WORK TO COMPLETE ->
List all lines in the material below that contain "make".
======== EXERCISE DATA ========
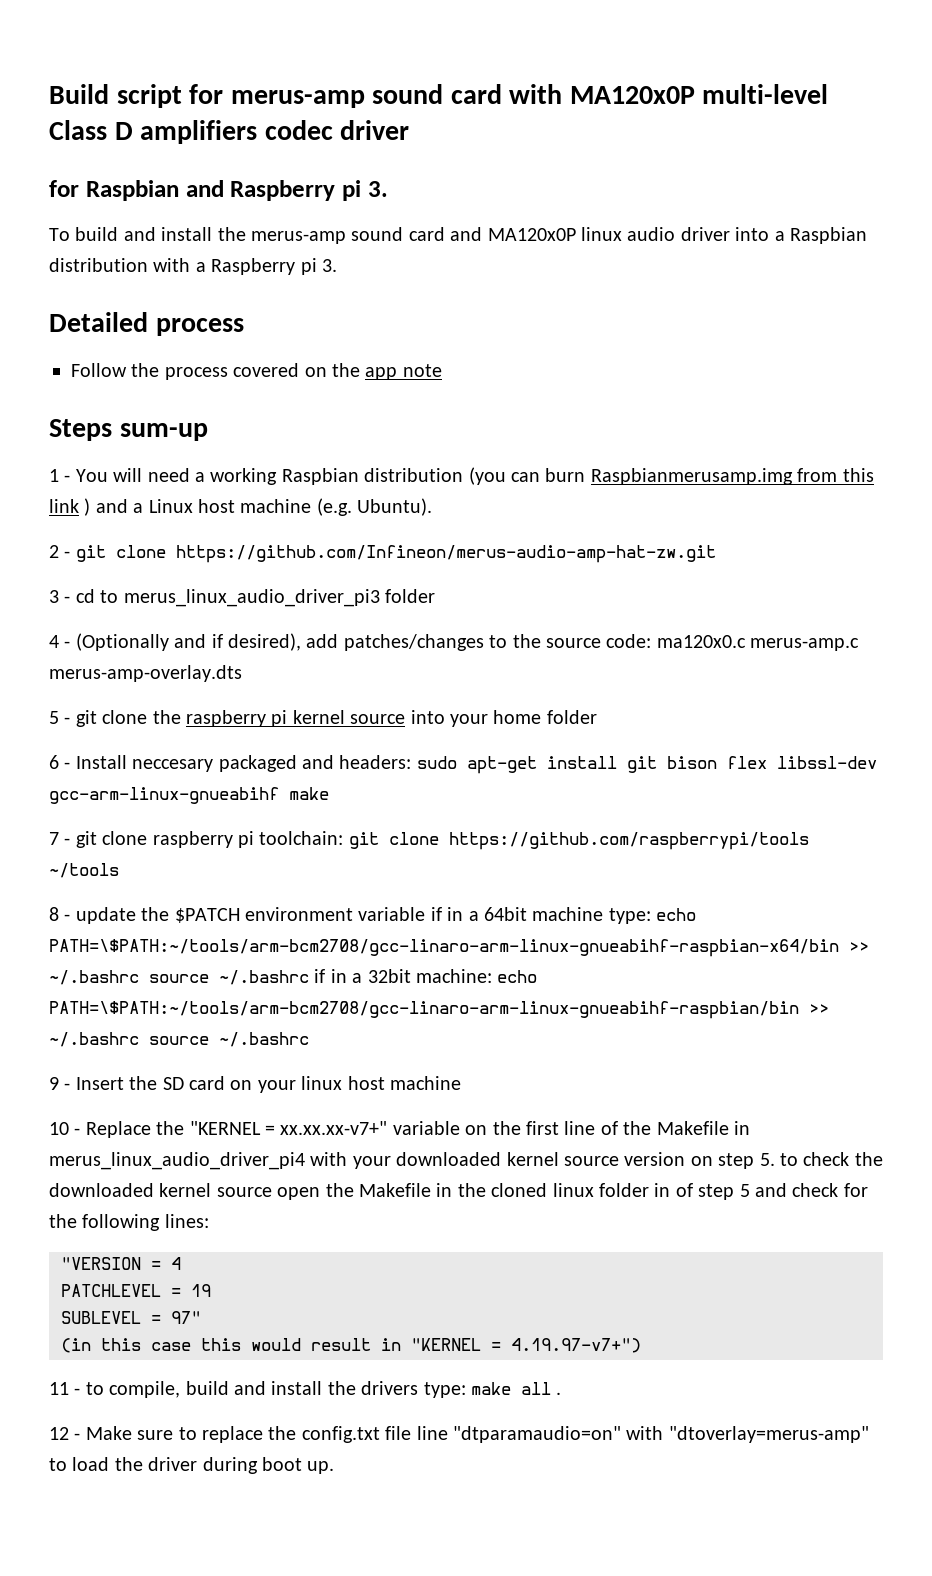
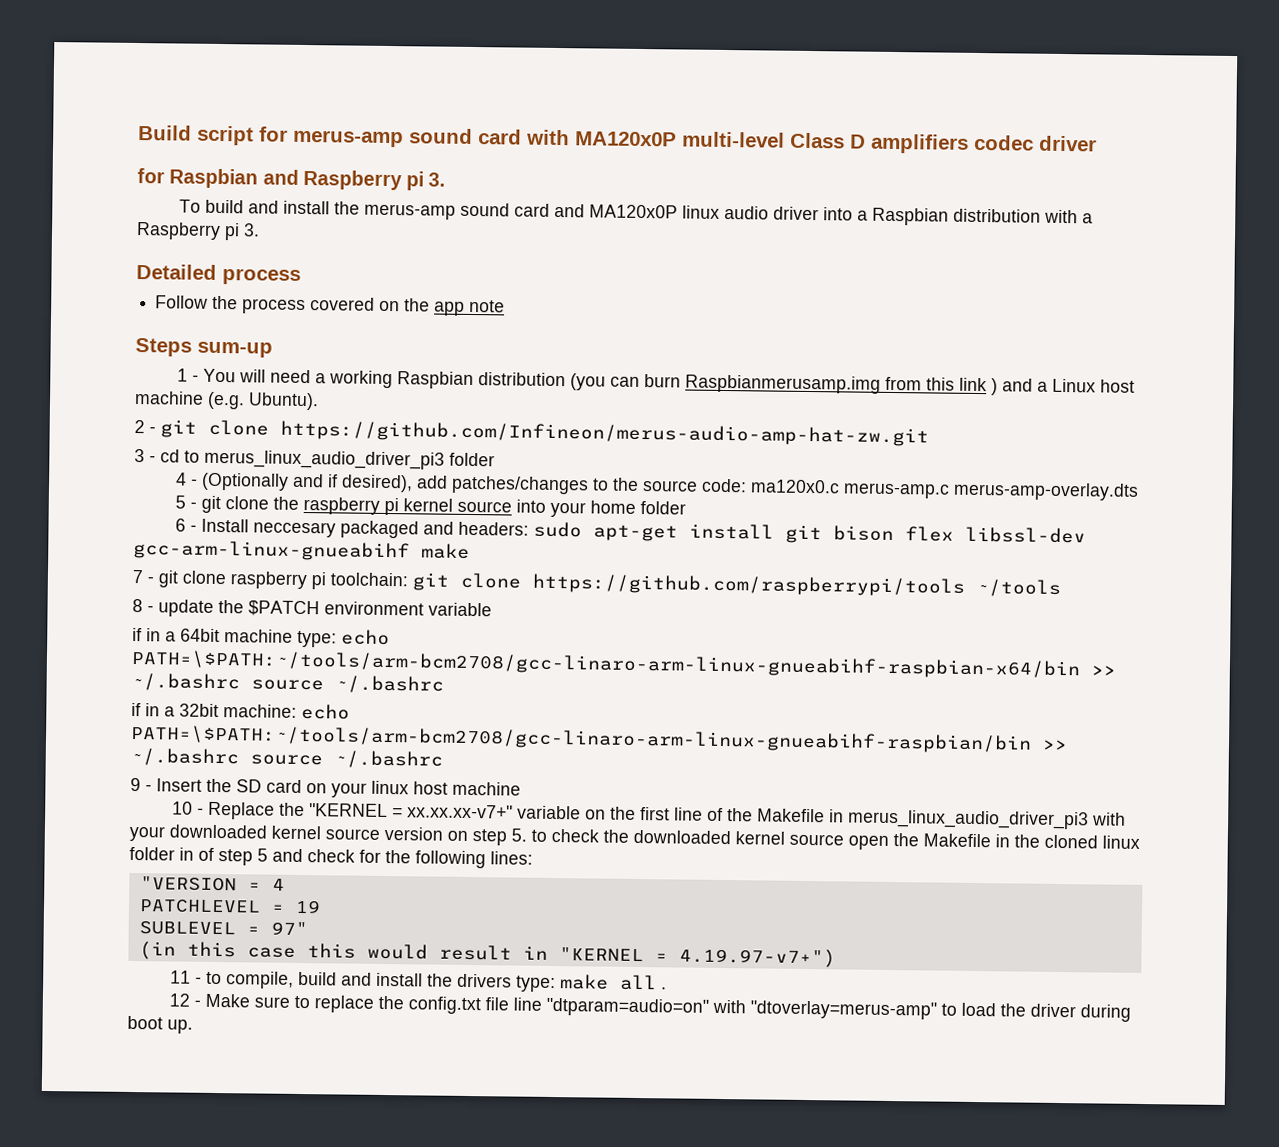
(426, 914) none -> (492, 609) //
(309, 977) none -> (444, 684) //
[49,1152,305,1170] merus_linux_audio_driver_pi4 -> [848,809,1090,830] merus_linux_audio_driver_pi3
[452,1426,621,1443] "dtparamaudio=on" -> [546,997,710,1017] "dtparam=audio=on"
========
======== EXERCISE DATA ========
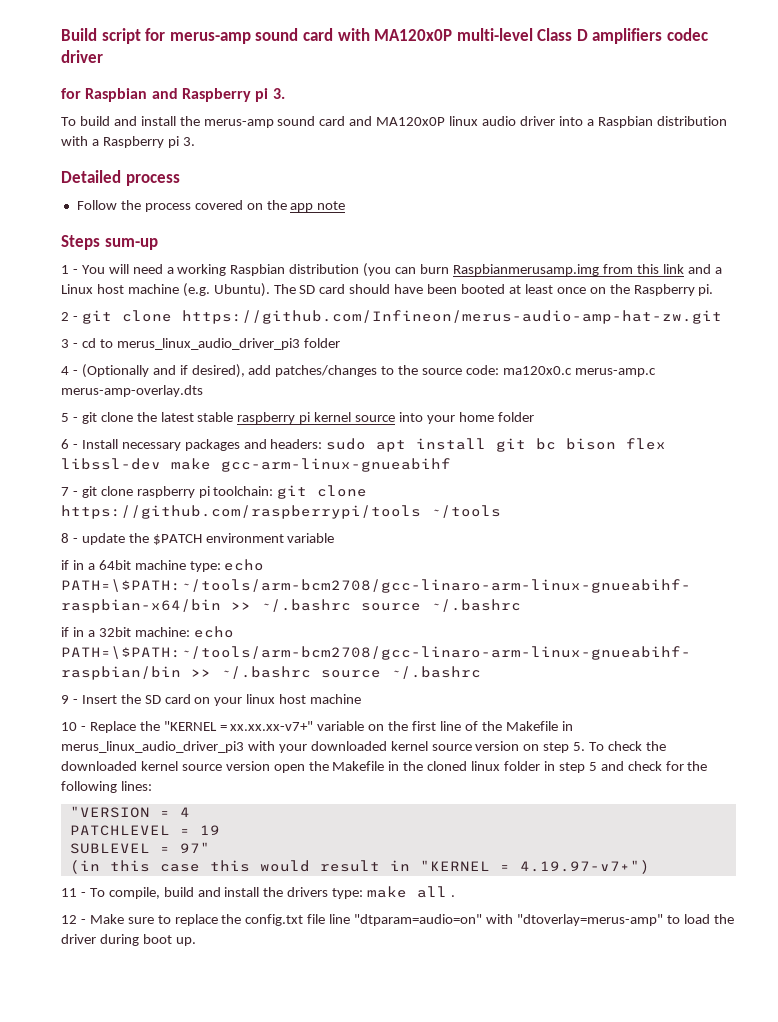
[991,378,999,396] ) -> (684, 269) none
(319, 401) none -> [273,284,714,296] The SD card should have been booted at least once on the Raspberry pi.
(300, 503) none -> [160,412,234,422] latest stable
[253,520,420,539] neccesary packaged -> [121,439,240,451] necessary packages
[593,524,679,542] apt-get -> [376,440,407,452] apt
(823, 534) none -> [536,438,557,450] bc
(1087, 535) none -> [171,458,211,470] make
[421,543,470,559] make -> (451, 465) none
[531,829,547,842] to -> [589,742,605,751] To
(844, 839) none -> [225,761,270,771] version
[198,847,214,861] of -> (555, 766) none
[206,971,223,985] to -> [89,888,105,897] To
========
TASK OUTPUT ->
(1087, 535) none -> [171,458,211,470] make
[421,543,470,559] make -> (451, 465) none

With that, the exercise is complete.